• THE EXERCISE: Return every line below without changing a single character.

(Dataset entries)

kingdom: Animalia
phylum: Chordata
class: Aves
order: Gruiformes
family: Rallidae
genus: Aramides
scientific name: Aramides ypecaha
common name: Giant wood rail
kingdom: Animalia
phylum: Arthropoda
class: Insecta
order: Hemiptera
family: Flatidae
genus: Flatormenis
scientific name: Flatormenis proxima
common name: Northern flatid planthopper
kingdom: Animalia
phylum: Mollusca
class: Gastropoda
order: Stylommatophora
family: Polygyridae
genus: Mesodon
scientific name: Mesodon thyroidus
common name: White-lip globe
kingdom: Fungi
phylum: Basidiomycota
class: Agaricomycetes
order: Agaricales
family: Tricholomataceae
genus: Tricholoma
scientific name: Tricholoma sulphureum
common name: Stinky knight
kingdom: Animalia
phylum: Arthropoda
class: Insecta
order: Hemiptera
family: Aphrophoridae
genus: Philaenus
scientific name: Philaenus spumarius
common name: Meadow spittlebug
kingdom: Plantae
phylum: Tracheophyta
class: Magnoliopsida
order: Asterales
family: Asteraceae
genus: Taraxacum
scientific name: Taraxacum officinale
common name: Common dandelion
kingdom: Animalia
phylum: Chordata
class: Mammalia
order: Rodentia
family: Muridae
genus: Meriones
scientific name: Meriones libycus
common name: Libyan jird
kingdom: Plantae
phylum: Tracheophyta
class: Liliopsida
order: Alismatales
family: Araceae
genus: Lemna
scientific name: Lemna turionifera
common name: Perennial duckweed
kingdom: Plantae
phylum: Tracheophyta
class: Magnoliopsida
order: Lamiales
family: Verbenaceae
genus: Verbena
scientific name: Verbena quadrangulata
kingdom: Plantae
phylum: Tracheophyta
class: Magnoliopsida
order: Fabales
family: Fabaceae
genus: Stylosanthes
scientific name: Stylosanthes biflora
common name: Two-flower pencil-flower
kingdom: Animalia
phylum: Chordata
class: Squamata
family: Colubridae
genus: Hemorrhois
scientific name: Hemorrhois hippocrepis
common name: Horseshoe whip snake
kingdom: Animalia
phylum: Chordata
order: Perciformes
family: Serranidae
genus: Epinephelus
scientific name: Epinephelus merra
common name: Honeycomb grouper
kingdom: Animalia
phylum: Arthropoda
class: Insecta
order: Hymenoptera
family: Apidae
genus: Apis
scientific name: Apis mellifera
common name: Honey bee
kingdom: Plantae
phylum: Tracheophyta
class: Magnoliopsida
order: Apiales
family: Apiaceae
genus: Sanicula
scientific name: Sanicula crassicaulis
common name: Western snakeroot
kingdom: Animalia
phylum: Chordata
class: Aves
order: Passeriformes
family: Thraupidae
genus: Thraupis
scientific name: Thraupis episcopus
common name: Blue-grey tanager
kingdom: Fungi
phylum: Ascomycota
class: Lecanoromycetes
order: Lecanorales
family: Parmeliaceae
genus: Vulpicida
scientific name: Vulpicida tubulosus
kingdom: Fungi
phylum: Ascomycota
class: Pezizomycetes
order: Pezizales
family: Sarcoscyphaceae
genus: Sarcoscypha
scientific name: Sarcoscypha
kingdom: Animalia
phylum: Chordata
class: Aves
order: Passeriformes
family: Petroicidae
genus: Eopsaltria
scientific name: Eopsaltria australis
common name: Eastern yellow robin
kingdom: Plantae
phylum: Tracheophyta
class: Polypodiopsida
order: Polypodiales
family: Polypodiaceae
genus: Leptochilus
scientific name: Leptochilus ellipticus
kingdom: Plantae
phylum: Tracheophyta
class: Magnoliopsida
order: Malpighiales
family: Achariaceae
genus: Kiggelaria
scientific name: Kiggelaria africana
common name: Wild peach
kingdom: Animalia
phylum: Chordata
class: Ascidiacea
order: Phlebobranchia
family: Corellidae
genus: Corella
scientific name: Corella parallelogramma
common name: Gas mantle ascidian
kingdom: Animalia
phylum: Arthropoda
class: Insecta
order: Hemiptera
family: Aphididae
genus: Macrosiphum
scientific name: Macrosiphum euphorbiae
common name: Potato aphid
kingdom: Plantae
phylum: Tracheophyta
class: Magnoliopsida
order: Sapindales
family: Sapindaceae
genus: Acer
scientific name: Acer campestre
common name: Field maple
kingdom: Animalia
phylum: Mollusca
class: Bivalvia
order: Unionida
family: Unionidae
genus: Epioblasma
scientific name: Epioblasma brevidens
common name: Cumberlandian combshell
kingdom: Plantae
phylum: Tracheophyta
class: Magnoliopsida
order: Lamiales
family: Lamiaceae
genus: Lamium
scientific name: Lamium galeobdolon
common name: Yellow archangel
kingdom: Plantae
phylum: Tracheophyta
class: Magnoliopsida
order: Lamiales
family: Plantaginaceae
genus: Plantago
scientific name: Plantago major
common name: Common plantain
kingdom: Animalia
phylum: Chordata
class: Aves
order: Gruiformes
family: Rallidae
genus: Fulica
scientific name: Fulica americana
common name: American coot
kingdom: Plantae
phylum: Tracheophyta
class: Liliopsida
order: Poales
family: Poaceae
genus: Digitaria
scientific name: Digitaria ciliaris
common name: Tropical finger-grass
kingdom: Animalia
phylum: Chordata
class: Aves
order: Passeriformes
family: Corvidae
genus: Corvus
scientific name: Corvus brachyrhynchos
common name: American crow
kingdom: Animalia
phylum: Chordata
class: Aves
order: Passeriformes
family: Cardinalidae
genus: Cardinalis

• SOLUTION:
kingdom: Animalia
phylum: Chordata
class: Aves
order: Gruiformes
family: Rallidae
genus: Aramides
scientific name: Aramides ypecaha
common name: Giant wood rail
kingdom: Animalia
phylum: Arthropoda
class: Insecta
order: Hemiptera
family: Flatidae
genus: Flatormenis
scientific name: Flatormenis proxima
common name: Northern flatid planthopper
kingdom: Animalia
phylum: Mollusca
class: Gastropoda
order: Stylommatophora
family: Polygyridae
genus: Mesodon
scientific name: Mesodon thyroidus
common name: White-lip globe
kingdom: Fungi
phylum: Basidiomycota
class: Agaricomycetes
order: Agaricales
family: Tricholomataceae
genus: Tricholoma
scientific name: Tricholoma sulphureum
common name: Stinky knight
kingdom: Animalia
phylum: Arthropoda
class: Insecta
order: Hemiptera
family: Aphrophoridae
genus: Philaenus
scientific name: Philaenus spumarius
common name: Meadow spittlebug
kingdom: Plantae
phylum: Tracheophyta
class: Magnoliopsida
order: Asterales
family: Asteraceae
genus: Taraxacum
scientific name: Taraxacum officinale
common name: Common dandelion
kingdom: Animalia
phylum: Chordata
class: Mammalia
order: Rodentia
family: Muridae
genus: Meriones
scientific name: Meriones libycus
common name: Libyan jird
kingdom: Plantae
phylum: Tracheophyta
class: Liliopsida
order: Alismatales
family: Araceae
genus: Lemna
scientific name: Lemna turionifera
common name: Perennial duckweed
kingdom: Plantae
phylum: Tracheophyta
class: Magnoliopsida
order: Lamiales
family: Verbenaceae
genus: Verbena
scientific name: Verbena quadrangulata
kingdom: Plantae
phylum: Tracheophyta
class: Magnoliopsida
order: Fabales
family: Fabaceae
genus: Stylosanthes
scientific name: Stylosanthes biflora
common name: Two-flower pencil-flower
kingdom: Animalia
phylum: Chordata
class: Squamata
family: Colubridae
genus: Hemorrhois
scientific name: Hemorrhois hippocrepis
common name: Horseshoe whip snake
kingdom: Animalia
phylum: Chordata
order: Perciformes
family: Serranidae
genus: Epinephelus
scientific name: Epinephelus merra
common name: Honeycomb grouper
kingdom: Animalia
phylum: Arthropoda
class: Insecta
order: Hymenoptera
family: Apidae
genus: Apis
scientific name: Apis mellifera
common name: Honey bee
kingdom: Plantae
phylum: Tracheophyta
class: Magnoliopsida
order: Apiales
family: Apiaceae
genus: Sanicula
scientific name: Sanicula crassicaulis
common name: Western snakeroot
kingdom: Animalia
phylum: Chordata
class: Aves
order: Passeriformes
family: Thraupidae
genus: Thraupis
scientific name: Thraupis episcopus
common name: Blue-grey tanager
kingdom: Fungi
phylum: Ascomycota
class: Lecanoromycetes
order: Lecanorales
family: Parmeliaceae
genus: Vulpicida
scientific name: Vulpicida tubulosus
kingdom: Fungi
phylum: Ascomycota
class: Pezizomycetes
order: Pezizales
family: Sarcoscyphaceae
genus: Sarcoscypha
scientific name: Sarcoscypha
kingdom: Animalia
phylum: Chordata
class: Aves
order: Passeriformes
family: Petroicidae
genus: Eopsaltria
scientific name: Eopsaltria australis
common name: Eastern yellow robin
kingdom: Plantae
phylum: Tracheophyta
class: Polypodiopsida
order: Polypodiales
family: Polypodiaceae
genus: Leptochilus
scientific name: Leptochilus ellipticus
kingdom: Plantae
phylum: Tracheophyta
class: Magnoliopsida
order: Malpighiales
family: Achariaceae
genus: Kiggelaria
scientific name: Kiggelaria africana
common name: Wild peach
kingdom: Animalia
phylum: Chordata
class: Ascidiacea
order: Phlebobranchia
family: Corellidae
genus: Corella
scientific name: Corella parallelogramma
common name: Gas mantle ascidian
kingdom: Animalia
phylum: Arthropoda
class: Insecta
order: Hemiptera
family: Aphididae
genus: Macrosiphum
scientific name: Macrosiphum euphorbiae
common name: Potato aphid
kingdom: Plantae
phylum: Tracheophyta
class: Magnoliopsida
order: Sapindales
family: Sapindaceae
genus: Acer
scientific name: Acer campestre
common name: Field maple
kingdom: Animalia
phylum: Mollusca
class: Bivalvia
order: Unionida
family: Unionidae
genus: Epioblasma
scientific name: Epioblasma brevidens
common name: Cumberlandian combshell
kingdom: Plantae
phylum: Tracheophyta
class: Magnoliopsida
order: Lamiales
family: Lamiaceae
genus: Lamium
scientific name: Lamium galeobdolon
common name: Yellow archangel
kingdom: Plantae
phylum: Tracheophyta
class: Magnoliopsida
order: Lamiales
family: Plantaginaceae
genus: Plantago
scientific name: Plantago major
common name: Common plantain
kingdom: Animalia
phylum: Chordata
class: Aves
order: Gruiformes
family: Rallidae
genus: Fulica
scientific name: Fulica americana
common name: American coot
kingdom: Plantae
phylum: Tracheophyta
class: Liliopsida
order: Poales
family: Poaceae
genus: Digitaria
scientific name: Digitaria ciliaris
common name: Tropical finger-grass
kingdom: Animalia
phylum: Chordata
class: Aves
order: Passeriformes
family: Corvidae
genus: Corvus
scientific name: Corvus brachyrhynchos
common name: American crow
kingdom: Animalia
phylum: Chordata
class: Aves
order: Passeriformes
family: Cardinalidae
genus: Cardinalis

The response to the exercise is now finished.